-- Opening Marker --

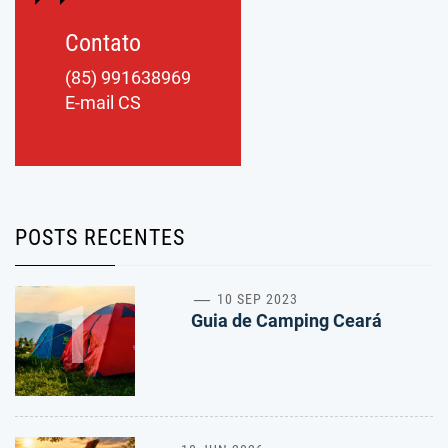
Contato
(85) 991638969
E-mail CS
POSTS RECENTES
1
10 SEP 2023
Guia de Camping Ceará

-- Closing Marker --

Task statement
Rewrite the lines of the listing with "Guia de Camping" swapped for "Roteiro de Camping", changing nothing else. Leave the pictures out.

Solution for this task
Contato
(85) 991638969
E-mail CS
POSTS RECENTES
1
10 SEP 2023
Roteiro de Camping Ceará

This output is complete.